Rolling Stone: star rating
Community: star rating
5 3 0
October 8, 2003

When Joe Strummer was around to take for granted, most of his solo projects seemed sadly desultory: Strummer's passion was never in question, but his band the Mescaleros suggested a toy Clash with more world-music spice. In his unexpected absence, however, their 2001 second album, Global A Go-Go, sounds stronger, more plugged into current conundrums, even as his old bandmate Mick Jones' Big Audio Dynamite records keep getting harder to reach for.

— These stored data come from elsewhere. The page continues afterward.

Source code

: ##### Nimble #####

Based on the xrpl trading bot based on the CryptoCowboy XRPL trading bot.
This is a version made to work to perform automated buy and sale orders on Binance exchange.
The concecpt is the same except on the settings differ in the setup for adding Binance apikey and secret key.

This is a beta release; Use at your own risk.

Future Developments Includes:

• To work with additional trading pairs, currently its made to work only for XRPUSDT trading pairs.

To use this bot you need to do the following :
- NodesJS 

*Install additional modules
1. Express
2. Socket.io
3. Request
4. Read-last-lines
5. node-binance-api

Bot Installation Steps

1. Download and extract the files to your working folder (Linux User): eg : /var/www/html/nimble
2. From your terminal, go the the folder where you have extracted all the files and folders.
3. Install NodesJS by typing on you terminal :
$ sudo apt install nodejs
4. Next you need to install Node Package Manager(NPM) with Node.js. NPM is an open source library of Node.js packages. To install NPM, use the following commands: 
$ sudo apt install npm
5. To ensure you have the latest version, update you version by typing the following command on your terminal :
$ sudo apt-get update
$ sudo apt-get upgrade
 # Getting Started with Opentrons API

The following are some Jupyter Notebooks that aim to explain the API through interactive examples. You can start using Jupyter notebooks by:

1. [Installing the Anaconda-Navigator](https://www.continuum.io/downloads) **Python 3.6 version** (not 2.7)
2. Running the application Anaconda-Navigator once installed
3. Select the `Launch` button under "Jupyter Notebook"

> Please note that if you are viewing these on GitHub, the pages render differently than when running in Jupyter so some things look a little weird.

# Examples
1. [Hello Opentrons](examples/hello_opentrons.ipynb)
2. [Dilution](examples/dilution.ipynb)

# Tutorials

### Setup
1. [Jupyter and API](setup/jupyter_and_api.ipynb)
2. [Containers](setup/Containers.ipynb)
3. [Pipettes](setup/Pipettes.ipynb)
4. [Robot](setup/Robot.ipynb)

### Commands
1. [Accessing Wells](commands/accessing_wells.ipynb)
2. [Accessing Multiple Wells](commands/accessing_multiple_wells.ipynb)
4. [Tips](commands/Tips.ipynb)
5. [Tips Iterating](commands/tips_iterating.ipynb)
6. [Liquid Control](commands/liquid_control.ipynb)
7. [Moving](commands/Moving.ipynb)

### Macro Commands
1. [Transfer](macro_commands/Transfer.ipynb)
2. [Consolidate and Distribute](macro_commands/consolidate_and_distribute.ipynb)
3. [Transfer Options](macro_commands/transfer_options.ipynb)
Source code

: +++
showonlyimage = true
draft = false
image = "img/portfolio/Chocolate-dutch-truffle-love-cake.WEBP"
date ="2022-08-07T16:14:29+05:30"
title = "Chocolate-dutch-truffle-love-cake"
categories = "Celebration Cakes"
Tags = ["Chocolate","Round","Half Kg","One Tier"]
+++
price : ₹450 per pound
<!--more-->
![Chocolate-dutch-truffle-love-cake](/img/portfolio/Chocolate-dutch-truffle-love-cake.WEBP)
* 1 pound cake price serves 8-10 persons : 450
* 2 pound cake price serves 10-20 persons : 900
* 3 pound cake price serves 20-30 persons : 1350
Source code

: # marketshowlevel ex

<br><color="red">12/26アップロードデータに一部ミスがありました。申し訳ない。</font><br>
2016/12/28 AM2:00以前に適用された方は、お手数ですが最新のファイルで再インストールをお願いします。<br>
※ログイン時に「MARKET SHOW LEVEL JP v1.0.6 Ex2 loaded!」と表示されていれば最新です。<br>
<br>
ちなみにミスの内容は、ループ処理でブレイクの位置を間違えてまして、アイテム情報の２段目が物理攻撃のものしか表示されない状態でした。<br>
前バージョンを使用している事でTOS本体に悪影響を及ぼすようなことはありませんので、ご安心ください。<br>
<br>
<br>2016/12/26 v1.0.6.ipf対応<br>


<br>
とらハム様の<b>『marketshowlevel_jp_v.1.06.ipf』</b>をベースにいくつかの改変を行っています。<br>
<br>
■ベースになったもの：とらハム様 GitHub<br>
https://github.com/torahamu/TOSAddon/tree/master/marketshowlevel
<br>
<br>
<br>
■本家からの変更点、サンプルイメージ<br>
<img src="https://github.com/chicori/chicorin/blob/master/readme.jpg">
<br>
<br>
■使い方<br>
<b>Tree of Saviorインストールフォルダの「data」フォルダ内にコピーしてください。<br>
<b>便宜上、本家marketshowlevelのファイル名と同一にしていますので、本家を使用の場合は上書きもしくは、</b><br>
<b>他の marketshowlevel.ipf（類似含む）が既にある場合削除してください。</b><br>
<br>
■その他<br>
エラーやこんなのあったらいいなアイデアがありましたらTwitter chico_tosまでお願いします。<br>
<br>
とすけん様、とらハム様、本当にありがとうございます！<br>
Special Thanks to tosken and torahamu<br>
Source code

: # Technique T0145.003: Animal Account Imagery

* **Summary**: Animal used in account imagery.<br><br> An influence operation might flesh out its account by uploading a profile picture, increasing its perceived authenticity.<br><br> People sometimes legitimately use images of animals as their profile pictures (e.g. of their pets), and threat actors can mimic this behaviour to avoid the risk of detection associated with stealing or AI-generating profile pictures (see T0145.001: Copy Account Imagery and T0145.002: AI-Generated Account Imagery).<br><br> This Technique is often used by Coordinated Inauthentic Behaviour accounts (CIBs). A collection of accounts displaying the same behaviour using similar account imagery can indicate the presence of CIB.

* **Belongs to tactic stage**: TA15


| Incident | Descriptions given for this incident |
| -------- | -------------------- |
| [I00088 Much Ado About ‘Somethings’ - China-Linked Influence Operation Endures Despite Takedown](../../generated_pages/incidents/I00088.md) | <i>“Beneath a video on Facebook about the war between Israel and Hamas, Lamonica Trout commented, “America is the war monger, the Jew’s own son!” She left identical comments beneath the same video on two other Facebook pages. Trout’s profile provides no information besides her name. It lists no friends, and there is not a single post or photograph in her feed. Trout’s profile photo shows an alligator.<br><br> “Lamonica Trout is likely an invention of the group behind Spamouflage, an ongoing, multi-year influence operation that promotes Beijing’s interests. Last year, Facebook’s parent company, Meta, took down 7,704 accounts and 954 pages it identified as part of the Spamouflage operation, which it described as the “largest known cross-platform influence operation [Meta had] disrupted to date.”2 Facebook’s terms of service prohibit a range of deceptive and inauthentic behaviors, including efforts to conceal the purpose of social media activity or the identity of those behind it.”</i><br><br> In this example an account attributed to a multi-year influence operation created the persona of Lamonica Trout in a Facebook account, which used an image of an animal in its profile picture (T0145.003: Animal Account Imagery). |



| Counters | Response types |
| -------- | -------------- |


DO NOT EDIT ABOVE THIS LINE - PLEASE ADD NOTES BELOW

Now, Mescaleros guitarist Scott Shields and keyboardist Martin Slattery have finished what amounts to Strummer's detailed sketch for the group's third release. Streetcore continues the band's lightly amplified muscular-acoustic sound. Because his restless, barbed self will never be back to shake us awake, it's almost more fun to hear Strummer spill his subconscious in numbers such as "Ramshackle Day Parade" (Marilyn Monroe meets William Burroughs meets U-Roy) than to partake in the sturdy romance-adventure yarn "Coma Girl." A few songs give you an honest-to-goodness pang: The cover of Bobby Charles' "Before I Grow Too Old" (here called "Silver and Gold") is about kissing life on the lips before it's too late. And Strummer wrote his own finest eulogy in "Long Shadow," a number intended — talk about pangs — for Johnny Cash: "If you put it all together, you didn't even once relent/You cast a long shadow, and that is your testament/Somewhere in my soul, there's always rock & roll."